But then I went a step further. Because I have a slightly obsessive personality and I like optimising things, I decided to see what would happen if I tried living entirely on powdered food, which I should say, Huel does not recommend. No cooking, no meals, no chewing, just shakes. That's when it stopped feeling like a fun science experiment and started feeling almost like a punishment. The first day was fine. The second day was boring. By day three, I couldn't stop thinking about food, not about hunger, but about real food. Textures, smells, the crunch of it, the warmth. It was all I could think about. It turns out, unsurprisingly, that when you remove the social and sensory parts of eating, your brain refuses to accept it. I wasn't hungry, but I felt deprived, as if something essential had gone missing from my life. That week taught me something I didn't expect. I realised that eating really isn't about nutrition, or at least not entirely. It's about punctuation. It breaks up the day. It gives it shape and rhythm. It's one of the few moments when we can stop working, talk to people, and do something primarily for pleasure.

### [Problem set]
1. In the passage about living on powdered food, what does the writer conclude eating is really about?
2. Write the next part of the passage about living on powdered food, beginning after its final sentence.
The rows that follow come from a separate source.

[Dataset items]
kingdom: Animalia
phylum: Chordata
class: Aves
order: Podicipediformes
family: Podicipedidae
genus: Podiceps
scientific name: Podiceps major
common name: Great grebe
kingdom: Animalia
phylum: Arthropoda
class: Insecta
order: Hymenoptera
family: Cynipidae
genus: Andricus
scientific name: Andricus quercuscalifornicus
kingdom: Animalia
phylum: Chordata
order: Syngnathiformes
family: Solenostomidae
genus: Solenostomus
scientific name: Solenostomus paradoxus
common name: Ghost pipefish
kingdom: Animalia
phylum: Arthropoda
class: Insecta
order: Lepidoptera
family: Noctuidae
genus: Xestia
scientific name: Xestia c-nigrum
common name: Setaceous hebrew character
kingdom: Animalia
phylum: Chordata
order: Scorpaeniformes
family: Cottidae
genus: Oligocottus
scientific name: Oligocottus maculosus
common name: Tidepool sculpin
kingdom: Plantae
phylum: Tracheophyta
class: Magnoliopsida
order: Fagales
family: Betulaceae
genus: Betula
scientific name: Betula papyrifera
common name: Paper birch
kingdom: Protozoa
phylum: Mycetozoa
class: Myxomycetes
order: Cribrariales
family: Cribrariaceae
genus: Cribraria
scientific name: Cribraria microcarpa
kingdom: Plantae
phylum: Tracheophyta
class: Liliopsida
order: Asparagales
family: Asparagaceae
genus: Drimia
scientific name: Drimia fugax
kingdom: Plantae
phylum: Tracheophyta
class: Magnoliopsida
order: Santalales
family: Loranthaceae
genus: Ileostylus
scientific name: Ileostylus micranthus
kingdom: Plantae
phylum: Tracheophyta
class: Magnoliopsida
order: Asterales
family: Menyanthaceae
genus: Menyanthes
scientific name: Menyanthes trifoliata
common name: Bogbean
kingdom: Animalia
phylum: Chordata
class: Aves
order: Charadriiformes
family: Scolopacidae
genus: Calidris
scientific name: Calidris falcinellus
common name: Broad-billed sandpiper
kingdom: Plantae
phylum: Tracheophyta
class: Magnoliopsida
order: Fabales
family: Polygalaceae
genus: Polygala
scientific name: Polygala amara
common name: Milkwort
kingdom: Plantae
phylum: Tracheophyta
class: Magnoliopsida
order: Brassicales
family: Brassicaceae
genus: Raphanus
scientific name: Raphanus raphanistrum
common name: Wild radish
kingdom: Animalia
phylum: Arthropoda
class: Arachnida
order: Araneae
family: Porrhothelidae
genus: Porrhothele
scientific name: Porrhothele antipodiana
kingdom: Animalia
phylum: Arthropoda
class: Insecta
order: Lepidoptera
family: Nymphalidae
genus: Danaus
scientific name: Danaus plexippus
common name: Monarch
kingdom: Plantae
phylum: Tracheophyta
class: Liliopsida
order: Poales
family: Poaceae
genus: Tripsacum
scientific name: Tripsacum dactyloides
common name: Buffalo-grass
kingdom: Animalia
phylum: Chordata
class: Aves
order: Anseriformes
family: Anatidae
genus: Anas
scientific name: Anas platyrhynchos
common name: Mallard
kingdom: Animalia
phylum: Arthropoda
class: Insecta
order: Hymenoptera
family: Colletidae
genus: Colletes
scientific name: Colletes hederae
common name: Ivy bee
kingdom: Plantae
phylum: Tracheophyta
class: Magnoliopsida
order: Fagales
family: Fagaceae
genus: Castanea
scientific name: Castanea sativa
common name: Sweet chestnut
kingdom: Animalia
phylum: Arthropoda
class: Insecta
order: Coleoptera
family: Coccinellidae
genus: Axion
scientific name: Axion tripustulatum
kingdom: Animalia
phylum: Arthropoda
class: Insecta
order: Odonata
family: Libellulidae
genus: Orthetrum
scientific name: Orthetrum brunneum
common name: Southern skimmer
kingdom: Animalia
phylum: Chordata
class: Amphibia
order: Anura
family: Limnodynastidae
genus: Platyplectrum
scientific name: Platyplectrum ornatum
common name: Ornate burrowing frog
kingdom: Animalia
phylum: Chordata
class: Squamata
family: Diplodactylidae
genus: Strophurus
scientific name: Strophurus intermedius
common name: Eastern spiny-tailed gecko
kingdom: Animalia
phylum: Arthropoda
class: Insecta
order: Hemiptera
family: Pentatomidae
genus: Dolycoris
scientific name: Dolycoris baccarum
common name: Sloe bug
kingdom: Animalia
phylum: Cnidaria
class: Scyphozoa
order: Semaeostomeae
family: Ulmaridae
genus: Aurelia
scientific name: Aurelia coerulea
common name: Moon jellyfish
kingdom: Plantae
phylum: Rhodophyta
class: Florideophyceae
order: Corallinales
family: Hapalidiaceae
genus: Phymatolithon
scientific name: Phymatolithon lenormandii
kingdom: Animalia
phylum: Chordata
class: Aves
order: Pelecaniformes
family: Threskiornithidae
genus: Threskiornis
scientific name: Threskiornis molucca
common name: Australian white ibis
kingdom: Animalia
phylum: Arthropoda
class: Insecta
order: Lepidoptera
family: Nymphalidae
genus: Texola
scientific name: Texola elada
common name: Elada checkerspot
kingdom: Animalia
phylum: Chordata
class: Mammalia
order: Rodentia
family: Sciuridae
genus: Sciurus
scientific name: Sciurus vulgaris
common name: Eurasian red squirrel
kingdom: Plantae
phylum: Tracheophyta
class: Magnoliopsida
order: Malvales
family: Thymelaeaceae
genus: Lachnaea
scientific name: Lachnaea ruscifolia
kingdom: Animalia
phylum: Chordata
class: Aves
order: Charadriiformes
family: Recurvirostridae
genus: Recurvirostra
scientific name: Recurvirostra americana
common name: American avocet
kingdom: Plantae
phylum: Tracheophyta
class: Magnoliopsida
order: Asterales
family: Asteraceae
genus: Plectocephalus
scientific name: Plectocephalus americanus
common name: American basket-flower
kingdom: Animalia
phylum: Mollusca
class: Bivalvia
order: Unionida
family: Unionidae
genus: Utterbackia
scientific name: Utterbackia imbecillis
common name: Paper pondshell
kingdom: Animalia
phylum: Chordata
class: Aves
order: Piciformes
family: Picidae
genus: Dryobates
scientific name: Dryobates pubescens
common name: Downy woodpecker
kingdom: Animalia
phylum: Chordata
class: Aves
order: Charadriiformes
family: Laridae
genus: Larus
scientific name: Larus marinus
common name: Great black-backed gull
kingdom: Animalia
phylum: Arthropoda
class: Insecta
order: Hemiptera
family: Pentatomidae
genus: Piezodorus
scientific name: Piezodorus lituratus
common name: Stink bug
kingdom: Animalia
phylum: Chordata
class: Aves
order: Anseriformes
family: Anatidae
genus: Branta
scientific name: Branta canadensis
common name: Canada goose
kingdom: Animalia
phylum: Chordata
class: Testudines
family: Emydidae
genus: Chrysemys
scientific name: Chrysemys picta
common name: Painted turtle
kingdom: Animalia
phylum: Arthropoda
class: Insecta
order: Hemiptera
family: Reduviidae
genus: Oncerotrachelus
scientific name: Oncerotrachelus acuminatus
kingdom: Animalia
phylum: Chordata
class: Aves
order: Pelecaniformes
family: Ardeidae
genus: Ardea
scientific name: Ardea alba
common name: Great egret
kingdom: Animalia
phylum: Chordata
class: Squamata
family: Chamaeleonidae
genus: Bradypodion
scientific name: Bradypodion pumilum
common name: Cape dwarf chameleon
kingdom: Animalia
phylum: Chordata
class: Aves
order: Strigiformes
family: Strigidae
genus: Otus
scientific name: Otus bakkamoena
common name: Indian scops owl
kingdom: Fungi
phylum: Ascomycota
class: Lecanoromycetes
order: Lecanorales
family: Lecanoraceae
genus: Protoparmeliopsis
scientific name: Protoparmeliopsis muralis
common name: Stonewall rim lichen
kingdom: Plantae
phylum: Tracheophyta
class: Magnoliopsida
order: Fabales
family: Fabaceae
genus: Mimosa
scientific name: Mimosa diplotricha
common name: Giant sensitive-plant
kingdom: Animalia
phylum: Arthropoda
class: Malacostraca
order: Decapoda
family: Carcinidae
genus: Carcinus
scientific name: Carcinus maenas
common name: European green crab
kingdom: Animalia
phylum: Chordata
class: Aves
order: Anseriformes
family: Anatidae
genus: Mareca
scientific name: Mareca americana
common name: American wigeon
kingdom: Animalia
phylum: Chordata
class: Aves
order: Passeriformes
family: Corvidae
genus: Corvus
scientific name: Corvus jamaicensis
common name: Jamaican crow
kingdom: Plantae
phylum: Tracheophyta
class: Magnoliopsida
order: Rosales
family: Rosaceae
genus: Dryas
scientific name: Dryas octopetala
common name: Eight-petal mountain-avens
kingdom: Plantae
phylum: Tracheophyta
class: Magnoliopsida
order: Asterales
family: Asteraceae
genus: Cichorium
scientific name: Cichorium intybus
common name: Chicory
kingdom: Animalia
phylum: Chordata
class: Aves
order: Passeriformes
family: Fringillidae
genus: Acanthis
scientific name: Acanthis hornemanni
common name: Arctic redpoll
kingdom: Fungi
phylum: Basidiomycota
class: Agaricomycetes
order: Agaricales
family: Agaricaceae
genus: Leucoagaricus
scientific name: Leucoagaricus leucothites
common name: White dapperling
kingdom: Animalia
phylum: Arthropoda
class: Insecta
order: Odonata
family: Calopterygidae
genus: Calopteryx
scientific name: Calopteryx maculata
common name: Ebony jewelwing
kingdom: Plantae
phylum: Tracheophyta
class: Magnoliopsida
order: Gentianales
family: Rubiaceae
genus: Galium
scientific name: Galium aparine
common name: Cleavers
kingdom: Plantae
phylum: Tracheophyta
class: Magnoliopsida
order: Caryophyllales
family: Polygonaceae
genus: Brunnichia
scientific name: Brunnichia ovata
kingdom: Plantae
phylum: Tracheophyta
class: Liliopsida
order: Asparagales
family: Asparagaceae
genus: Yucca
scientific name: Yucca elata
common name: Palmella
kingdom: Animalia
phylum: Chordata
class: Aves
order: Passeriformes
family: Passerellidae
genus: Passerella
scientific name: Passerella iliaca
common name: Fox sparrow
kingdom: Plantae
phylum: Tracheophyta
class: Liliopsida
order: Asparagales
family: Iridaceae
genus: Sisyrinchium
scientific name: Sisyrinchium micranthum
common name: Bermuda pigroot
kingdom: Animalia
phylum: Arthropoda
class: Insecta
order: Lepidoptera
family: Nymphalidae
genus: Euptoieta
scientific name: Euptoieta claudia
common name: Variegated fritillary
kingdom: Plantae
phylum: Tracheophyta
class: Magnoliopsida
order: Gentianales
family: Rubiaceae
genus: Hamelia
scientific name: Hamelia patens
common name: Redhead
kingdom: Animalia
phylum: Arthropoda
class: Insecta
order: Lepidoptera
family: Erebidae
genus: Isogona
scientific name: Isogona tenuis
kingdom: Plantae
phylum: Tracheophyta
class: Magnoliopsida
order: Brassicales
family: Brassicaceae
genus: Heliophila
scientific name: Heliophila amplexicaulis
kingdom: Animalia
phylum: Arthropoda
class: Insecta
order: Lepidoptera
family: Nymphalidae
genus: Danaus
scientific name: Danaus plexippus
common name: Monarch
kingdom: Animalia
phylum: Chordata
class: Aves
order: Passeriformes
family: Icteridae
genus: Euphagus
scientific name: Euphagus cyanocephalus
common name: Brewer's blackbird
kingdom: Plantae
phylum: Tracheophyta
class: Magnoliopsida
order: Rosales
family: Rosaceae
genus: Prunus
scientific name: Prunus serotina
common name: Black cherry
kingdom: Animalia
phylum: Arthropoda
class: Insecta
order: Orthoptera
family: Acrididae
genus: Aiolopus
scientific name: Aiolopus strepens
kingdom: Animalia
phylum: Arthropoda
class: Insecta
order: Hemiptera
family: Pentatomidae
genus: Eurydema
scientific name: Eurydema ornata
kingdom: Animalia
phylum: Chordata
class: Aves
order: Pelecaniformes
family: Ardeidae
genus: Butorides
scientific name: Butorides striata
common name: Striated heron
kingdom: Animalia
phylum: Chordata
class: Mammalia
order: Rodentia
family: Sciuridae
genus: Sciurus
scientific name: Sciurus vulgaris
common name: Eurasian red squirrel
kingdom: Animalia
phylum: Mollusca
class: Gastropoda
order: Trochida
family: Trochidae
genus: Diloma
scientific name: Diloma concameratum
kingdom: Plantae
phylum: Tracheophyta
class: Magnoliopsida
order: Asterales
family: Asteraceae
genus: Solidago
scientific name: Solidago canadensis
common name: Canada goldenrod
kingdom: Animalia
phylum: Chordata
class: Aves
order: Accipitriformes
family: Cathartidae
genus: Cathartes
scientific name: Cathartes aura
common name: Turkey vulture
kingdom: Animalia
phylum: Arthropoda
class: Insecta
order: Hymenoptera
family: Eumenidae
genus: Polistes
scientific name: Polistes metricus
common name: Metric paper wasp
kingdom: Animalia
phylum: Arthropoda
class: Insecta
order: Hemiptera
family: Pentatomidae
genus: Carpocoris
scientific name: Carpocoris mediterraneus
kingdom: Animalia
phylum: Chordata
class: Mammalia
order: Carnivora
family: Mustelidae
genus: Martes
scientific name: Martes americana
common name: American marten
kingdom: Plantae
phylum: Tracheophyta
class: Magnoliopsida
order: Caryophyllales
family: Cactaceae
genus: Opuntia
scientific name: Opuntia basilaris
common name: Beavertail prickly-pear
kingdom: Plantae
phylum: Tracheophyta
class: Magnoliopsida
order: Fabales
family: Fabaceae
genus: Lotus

### [The answers]
1. Punctuation: eating breaks up the day and gives it shape and rhythm.

2.
[00:12:00.120] - Oliver (Host)

When I replaced food with shakes, all of that disappeared. There were no smells, no plates, no pauses in the day. Just a series of efficient refuelling stops. And I think that's what made it miserable. Not really the taste, nor the hunger, but the absence of ritual and fun. Even in the most technologically advanced future, we'll still crave the primitive comfort of a meal, the sound of a pan, the smell of toast, the act of sharing something that took time to prepare. Food might work as fuel, but it really is so much more. It's social connection too. And no powder, however balanced, can quite replace that. So Maybe Willy Wonka was right after all. A single meal in a stick is possible. But what he didn't mention was how lonely and sad it feels to live like that. As for me, I still drink Huel virtually every day. It's convenient, quick, and genuinely useful when I'm busy. But now I see it for what it is, a shortcut, not a substitute. I have a maximum of one or two shakes a day when it's convenient, when I'm wanting to consume more daily calories, and quickly. Because at the risk of sounding incredibly trite, food isn't just about what keeps us alive.


[00:13:22.760] - Oliver (Host)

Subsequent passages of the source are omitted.